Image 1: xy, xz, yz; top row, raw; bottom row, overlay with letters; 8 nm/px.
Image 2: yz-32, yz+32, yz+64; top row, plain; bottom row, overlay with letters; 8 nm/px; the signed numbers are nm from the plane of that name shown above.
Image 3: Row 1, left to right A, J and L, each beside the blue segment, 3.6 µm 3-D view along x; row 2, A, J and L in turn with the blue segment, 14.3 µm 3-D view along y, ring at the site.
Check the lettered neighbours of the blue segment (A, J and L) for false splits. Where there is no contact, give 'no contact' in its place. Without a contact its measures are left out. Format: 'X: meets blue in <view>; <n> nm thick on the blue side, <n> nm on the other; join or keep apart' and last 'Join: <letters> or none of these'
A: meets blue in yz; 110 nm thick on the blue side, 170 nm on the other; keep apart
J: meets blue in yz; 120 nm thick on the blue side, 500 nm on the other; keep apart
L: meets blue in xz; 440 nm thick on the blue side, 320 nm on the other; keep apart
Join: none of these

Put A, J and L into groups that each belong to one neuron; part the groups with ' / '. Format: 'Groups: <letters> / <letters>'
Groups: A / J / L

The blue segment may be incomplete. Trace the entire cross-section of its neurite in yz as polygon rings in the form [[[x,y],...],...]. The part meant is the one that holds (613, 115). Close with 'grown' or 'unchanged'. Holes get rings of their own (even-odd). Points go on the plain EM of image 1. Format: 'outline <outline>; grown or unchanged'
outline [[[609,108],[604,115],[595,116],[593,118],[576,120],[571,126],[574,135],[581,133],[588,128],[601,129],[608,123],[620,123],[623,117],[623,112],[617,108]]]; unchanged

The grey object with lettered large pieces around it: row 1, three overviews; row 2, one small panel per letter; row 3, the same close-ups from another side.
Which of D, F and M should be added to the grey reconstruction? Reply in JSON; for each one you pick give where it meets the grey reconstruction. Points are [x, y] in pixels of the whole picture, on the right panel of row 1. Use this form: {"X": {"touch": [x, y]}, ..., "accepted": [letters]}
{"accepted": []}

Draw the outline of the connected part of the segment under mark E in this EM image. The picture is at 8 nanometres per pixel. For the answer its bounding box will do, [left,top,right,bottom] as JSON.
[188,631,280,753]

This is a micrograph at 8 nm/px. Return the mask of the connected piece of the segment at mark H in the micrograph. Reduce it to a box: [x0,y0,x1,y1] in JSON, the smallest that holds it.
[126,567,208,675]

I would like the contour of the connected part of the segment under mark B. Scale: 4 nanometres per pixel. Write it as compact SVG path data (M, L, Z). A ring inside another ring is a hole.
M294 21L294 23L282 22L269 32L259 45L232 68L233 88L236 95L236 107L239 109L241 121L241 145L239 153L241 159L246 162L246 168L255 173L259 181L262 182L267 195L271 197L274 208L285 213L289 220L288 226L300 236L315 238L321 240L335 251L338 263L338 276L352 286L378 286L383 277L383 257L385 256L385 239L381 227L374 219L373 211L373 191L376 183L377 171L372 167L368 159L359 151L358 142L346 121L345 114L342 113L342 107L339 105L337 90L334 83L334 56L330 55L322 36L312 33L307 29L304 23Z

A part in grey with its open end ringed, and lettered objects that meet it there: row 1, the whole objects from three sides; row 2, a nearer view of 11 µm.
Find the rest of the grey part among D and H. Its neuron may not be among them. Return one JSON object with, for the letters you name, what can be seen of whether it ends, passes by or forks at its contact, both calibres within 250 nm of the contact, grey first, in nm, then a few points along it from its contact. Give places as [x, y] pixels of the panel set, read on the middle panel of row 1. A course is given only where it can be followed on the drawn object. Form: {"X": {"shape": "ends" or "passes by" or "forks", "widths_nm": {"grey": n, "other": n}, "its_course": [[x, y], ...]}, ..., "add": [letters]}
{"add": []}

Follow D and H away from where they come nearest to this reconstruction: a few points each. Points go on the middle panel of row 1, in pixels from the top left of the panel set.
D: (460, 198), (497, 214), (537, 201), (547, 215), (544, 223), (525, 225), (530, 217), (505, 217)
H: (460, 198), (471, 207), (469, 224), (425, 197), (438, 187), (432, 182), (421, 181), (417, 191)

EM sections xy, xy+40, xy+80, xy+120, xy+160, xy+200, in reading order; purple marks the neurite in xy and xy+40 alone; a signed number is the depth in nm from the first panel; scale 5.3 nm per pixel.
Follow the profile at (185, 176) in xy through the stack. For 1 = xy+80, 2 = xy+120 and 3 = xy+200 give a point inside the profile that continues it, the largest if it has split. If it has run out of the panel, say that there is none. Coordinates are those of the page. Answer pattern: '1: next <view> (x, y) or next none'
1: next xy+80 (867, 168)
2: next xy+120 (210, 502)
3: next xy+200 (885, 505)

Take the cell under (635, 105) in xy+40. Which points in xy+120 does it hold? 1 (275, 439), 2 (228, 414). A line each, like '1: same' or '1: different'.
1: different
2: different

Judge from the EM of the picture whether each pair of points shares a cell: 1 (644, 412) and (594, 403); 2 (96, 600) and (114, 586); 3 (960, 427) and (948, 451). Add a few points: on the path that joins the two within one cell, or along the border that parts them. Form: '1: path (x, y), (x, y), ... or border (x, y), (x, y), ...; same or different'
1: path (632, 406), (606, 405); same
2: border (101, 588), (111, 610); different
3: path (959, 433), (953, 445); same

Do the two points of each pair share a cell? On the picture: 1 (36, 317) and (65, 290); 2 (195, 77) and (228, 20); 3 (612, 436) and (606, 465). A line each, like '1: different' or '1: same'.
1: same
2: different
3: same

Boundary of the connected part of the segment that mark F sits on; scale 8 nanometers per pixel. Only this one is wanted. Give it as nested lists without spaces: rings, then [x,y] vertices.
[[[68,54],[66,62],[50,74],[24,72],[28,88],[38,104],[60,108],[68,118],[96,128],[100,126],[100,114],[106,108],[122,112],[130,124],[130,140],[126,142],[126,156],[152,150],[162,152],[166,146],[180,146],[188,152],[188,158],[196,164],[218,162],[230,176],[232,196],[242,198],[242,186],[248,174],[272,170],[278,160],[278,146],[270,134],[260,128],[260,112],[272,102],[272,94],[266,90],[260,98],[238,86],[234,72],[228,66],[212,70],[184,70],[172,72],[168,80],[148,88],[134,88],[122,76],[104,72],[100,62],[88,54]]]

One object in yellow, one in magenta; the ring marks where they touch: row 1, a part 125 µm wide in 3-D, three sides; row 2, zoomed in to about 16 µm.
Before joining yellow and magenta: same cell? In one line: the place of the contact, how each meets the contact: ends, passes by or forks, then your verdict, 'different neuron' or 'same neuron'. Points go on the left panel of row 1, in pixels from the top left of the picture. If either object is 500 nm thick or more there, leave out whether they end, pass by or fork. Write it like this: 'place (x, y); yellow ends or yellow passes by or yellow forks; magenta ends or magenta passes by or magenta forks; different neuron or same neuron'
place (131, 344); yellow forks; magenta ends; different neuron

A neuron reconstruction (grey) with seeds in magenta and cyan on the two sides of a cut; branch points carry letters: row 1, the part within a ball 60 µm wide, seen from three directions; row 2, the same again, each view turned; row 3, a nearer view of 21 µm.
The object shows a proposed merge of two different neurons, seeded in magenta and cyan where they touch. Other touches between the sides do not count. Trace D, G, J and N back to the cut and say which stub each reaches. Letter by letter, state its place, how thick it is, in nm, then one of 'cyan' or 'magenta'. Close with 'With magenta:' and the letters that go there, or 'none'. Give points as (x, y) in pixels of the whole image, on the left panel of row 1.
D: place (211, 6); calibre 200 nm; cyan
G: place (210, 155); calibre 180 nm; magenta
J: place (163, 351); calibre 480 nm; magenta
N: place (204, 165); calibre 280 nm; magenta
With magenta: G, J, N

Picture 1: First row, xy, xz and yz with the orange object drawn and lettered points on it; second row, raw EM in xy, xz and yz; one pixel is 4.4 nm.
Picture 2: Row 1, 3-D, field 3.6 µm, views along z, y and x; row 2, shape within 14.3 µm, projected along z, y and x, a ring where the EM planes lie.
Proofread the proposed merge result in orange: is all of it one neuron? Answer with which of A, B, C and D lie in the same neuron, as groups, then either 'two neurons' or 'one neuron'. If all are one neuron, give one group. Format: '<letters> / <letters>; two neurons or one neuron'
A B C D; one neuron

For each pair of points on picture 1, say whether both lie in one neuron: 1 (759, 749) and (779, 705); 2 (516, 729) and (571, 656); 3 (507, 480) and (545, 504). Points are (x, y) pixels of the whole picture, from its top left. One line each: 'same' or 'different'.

##############################

* What the exercise asks
Every line from the line containing "Before joining yellow" through the line containing "Picture 1: First" in the records above must be retyped exactly. Leave out the rest.

* Solution to the problem
Before joining yellow and magenta: same cell? In one line: the place of the contact, how each meets the contact: ends, passes by or forks, then your verdict, 'different neuron' or 'same neuron'. Points go on the left panel of row 1, in pixels from the top left of the picture. If either object is 500 nm thick or more there, leave out whether they end, pass by or fork. Write it like this: 'place (x, y); yellow ends or yellow passes by or yellow forks; magenta ends or magenta passes by or magenta forks; different neuron or same neuron'
place (131, 344); yellow forks; magenta ends; different neuron

A neuron reconstruction (grey) with seeds in magenta and cyan on the two sides of a cut; branch points carry letters: row 1, the part within a ball 60 µm wide, seen from three directions; row 2, the same again, each view turned; row 3, a nearer view of 21 µm.
The object shows a proposed merge of two different neurons, seeded in magenta and cyan where they touch. Other touches between the sides do not count. Trace D, G, J and N back to the cut and say which stub each reaches. Letter by letter, state its place, how thick it is, in nm, then one of 'cyan' or 'magenta'. Close with 'With magenta:' and the letters that go there, or 'none'. Give points as (x, y) in pixels of the whole image, on the left panel of row 1.
D: place (211, 6); calibre 200 nm; cyan
G: place (210, 155); calibre 180 nm; magenta
J: place (163, 351); calibre 480 nm; magenta
N: place (204, 165); calibre 280 nm; magenta
With magenta: G, J, N

Picture 1: First row, xy, xz and yz with the orange object drawn and lettered points on it; second row, raw EM in xy, xz and yz; one pixel is 4.4 nm.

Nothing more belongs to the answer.